#### 抽出テキスト
宮内・溝川(1次)集団訴訟(原告46人)第8回口頭弁論、報告・交流会の報告
宮内・溝川(1次)集団訴訟(原告46人)第8回口頭弁論、報告・交流会の報告
2018年5月10日 齋藤 紀彦
I. 第8回口頭弁論
(1)5月7日(月)11時~11時30分
(2)奈良地裁101大法廷、裁判官:島岡大雄氏(前任の木太伸広氏から交代)
(3)原告弁護団:佐藤真理、白井啓太郎、安藤昌司、辰巳創史、星 雄介、山下悠太、今治修平の各弁護士
(4)被告NHK弁護団 2名
(5)原告席着席者3名、傍聴者60名、他府県からの傍聴参加:大阪、京都、兵庫、滋賀
(6)担当裁判官の交代により弁論の更新手続きが行われた。(裁判官が、従前の弁論の結果を陳述することを、原告被告代理人双方に確認する。)
(7)原告準備書面(十一)、原告準備書面(十二)確認を確認。
(8)原告弁護団星弁護士意見陳述 (意見陳述書、準備書面(十一))
- 最高裁平成29年12月判決が、NHKの公共放送としての重要性を根拠に受信契約締結の強制を認めたことは、NHKの公共的役割をこれまで以上に厳しく監視されるべきであると解される。
- NHKが公共的役割に見合った放送をしているかどうかを判断・評価することが重要である。
- NHKが公共放送にふさわしい放送を行う義務を果たしていないと考えられる場合には、受信契約者はその義務違反行為について意見を述べる機会が与えられ、その意見に対する判断・評価が適正な手続きで行われる必要がある。
- 最高裁判決では、受信料の「特殊な負担金」論は排斥された。
- 「公共放送にふさわしい放送」がなされているか否かの判断・評価は裁判所以外には考えられず、裁判所が行うべきである。
(9)原告弁護団長佐藤弁護士意見陳述
- 弁論の更新に当たり、本件訴訟のこれまでの経過の概要を述べた。
- 本件訴訟の以下の主要争点を説明した。① 放送受信契約と放送受信料の法的性格
原告は、放送受信契約は継続的な有償総務契約であると主張してきた。
NHKは、TV受信機設置者は視聴するかどうかにかかわらず、支払うべき「特赦な負担金」であると主張。② 放送法4条は、憲法21条(国民知る権利、報道の自由)の観点から、国民との関係では法的義務であると原告は主張。被告は倫理規定と主張。
③ NHKが、放送法4条・国内番組基準を違反した放送を継続した場合、契約者は受信料支払いを拒んだり、損害賠償請求をすることができるかどうか。
########
#### 記録データ
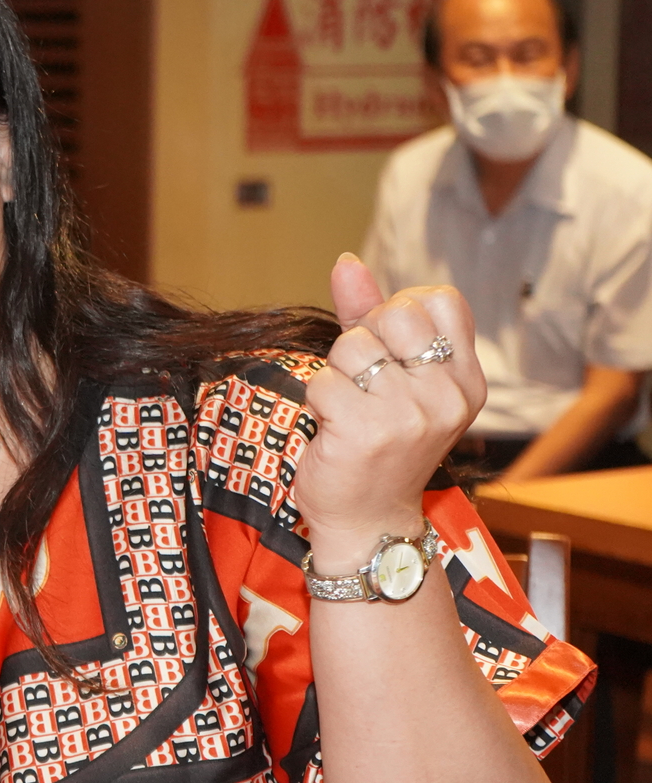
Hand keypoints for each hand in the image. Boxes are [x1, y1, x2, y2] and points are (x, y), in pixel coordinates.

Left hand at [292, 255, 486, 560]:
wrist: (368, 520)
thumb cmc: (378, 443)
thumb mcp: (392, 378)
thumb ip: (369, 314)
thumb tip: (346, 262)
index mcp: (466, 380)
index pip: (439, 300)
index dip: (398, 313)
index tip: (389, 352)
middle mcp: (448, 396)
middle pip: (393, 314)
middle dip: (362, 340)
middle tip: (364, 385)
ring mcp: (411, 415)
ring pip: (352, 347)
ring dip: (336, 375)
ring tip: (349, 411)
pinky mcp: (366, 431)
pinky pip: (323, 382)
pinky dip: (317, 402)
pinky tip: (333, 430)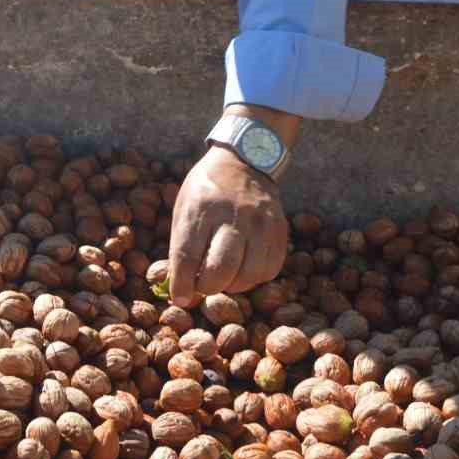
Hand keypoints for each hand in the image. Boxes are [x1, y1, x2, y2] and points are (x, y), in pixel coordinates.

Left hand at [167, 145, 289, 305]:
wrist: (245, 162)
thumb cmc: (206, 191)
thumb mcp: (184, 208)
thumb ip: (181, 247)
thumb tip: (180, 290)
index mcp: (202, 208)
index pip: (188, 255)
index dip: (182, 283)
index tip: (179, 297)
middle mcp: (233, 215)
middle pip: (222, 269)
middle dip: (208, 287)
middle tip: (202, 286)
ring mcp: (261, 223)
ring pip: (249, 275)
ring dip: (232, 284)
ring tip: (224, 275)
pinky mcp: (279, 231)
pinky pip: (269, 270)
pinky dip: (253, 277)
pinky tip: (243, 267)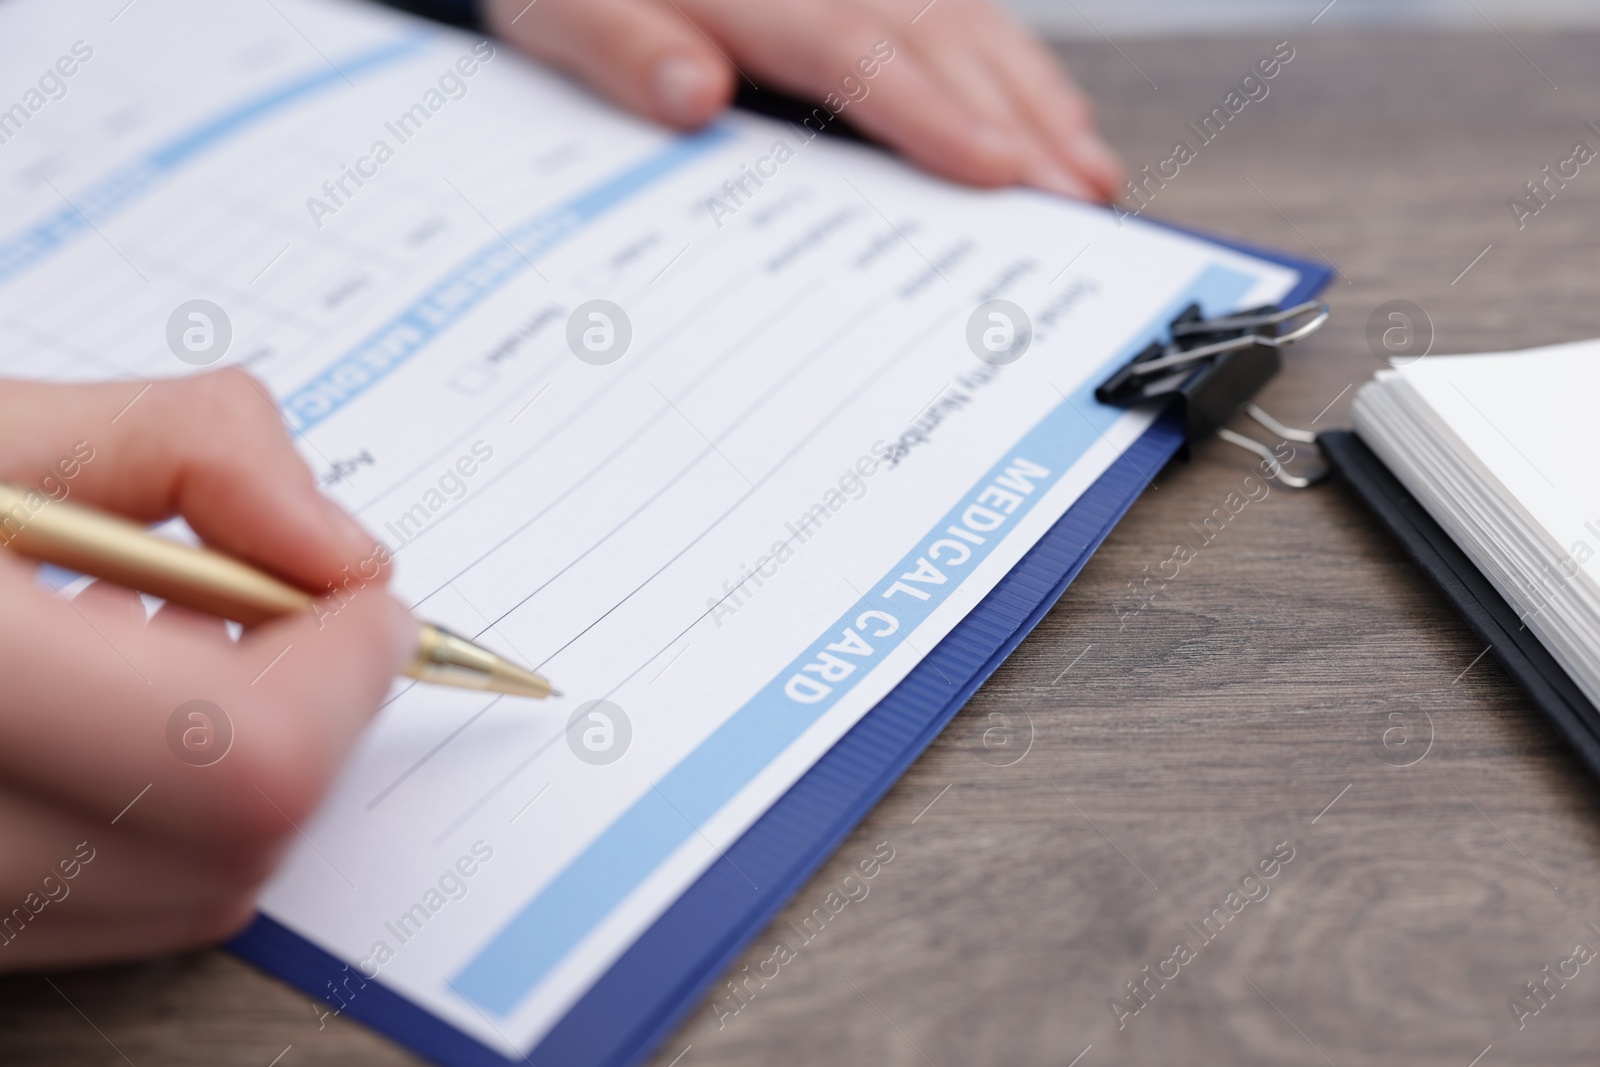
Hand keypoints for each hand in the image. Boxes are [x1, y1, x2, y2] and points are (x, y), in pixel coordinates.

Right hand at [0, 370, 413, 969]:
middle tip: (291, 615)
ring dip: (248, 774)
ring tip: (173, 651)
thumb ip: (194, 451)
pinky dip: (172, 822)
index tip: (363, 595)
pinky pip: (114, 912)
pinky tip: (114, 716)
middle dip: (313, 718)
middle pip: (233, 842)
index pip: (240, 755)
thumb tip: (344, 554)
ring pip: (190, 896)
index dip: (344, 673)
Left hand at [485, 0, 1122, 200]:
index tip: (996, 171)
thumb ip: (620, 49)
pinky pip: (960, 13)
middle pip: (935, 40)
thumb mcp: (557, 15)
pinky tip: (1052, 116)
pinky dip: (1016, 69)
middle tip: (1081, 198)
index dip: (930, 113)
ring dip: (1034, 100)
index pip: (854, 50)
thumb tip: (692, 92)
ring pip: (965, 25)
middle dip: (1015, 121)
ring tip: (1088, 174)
########
#### 記録データ
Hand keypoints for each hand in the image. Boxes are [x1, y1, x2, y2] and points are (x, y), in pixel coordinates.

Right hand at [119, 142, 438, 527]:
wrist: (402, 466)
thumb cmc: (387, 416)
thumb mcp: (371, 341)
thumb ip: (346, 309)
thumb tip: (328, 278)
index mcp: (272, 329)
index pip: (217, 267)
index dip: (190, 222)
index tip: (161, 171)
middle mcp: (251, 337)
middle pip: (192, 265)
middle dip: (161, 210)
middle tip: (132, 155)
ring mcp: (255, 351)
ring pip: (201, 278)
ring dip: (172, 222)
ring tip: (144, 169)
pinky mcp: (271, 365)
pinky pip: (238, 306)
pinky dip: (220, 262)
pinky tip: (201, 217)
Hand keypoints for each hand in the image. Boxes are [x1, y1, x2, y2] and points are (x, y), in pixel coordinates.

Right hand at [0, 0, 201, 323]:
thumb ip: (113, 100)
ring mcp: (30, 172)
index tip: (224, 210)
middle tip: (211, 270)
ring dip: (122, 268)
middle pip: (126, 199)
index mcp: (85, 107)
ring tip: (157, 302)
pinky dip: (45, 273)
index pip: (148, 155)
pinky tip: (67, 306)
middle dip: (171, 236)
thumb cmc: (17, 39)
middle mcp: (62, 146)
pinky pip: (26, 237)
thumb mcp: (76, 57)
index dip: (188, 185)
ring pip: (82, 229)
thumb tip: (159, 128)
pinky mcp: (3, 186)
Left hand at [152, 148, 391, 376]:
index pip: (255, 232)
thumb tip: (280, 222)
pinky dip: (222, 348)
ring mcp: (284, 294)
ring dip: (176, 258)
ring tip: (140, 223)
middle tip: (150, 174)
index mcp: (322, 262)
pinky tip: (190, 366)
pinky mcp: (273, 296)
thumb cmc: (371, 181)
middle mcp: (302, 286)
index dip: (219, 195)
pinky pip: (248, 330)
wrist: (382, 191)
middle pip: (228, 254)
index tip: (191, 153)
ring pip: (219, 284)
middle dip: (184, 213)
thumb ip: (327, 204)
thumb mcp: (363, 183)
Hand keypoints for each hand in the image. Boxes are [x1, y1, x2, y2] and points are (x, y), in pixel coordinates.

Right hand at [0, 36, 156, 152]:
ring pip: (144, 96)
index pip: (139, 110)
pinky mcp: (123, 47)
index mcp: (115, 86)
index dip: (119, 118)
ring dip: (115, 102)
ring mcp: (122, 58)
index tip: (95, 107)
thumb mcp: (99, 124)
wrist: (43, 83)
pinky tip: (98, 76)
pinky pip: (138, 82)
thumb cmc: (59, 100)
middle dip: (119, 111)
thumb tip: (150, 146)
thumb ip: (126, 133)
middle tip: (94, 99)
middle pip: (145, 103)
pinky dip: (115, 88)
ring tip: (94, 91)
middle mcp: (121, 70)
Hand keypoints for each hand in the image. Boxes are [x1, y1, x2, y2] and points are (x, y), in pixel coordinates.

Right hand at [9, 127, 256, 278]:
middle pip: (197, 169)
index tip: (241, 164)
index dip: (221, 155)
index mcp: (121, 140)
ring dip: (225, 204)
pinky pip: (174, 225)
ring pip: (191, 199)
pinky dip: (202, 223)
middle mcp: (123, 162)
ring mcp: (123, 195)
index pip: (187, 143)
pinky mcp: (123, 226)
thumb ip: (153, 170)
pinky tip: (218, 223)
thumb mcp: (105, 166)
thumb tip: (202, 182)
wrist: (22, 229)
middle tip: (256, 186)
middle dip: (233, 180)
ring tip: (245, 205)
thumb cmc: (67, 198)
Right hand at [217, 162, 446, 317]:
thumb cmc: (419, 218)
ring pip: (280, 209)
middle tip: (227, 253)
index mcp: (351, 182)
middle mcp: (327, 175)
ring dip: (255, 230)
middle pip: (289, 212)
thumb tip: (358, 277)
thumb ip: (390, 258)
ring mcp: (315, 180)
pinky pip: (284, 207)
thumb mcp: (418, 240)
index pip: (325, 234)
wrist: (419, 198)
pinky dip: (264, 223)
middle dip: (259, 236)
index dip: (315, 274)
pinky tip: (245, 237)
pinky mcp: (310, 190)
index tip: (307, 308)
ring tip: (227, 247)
########
#### 記録データ
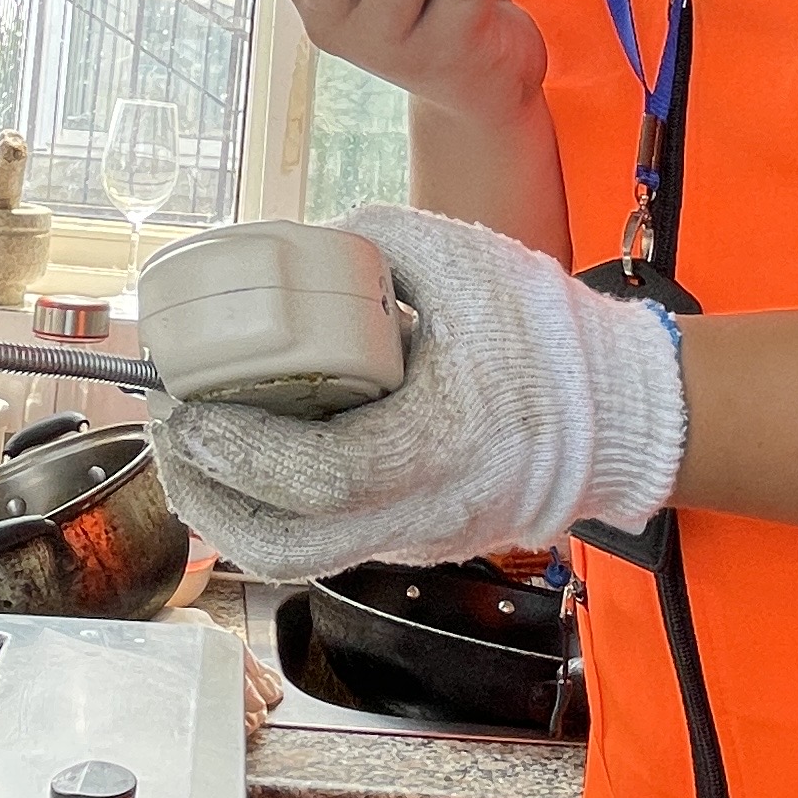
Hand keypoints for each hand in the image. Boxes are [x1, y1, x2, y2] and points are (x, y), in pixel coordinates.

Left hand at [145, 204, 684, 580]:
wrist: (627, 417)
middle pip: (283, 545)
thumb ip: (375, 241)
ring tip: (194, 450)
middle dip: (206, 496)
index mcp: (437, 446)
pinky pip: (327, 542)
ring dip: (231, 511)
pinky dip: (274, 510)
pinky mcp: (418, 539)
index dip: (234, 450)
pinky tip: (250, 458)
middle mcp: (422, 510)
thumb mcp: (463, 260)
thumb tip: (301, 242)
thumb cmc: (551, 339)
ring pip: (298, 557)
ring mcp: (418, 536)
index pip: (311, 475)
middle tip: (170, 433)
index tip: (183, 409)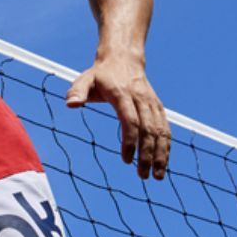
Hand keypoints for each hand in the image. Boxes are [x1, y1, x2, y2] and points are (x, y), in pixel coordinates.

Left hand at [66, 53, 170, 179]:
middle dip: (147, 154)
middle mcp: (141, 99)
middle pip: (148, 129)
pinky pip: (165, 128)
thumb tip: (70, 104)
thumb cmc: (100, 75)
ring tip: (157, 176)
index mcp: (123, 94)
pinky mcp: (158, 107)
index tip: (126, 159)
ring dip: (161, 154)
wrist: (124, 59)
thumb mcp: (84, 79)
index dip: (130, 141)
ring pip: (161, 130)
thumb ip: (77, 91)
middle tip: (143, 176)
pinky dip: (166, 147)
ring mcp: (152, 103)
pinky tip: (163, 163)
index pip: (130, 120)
########
課題内容: NHK受信料訴訟の報告を、最後に示された文の後から書き継いでください。 エントリはNHK受信料訴訟の報告とは別の資料です。

出力内容:
受信契約書には、「放送法・受信規約により受信契約を締結します」と書かれており、NHKがこの項目を契約者に示し、契約者は契約の合意内容に放送法順守義務が含まれていると、原告は主張している。また、改正民法548条によっても、NHKは定型約款の中の個別条項である放送法第4条などの遵守義務を負っているというべきである。④ NHKの放送法違反事例は、これまで準備書面でいくつか例示してきた。
⑤ 原告が、公正な放送を享受する権利が侵害され、精神的苦痛を得ているか。
⑥ 被告は、本件訴訟は争訟に当たらない、確認の利益がないと主張。
⑦ 昨年12月の最高裁判決では、TV設置者は受信契約、受信料支払いを義務付け、その際にはNHKと視聴者の合意が必要であるとした。受信料=特殊な負担金説は否定された。しかし公共放送にふさわしい放送の内容には踏み込んでいない。受信契約、受信料支払い義務は、憲法21条、13条、29条に違反するものではないと判示した。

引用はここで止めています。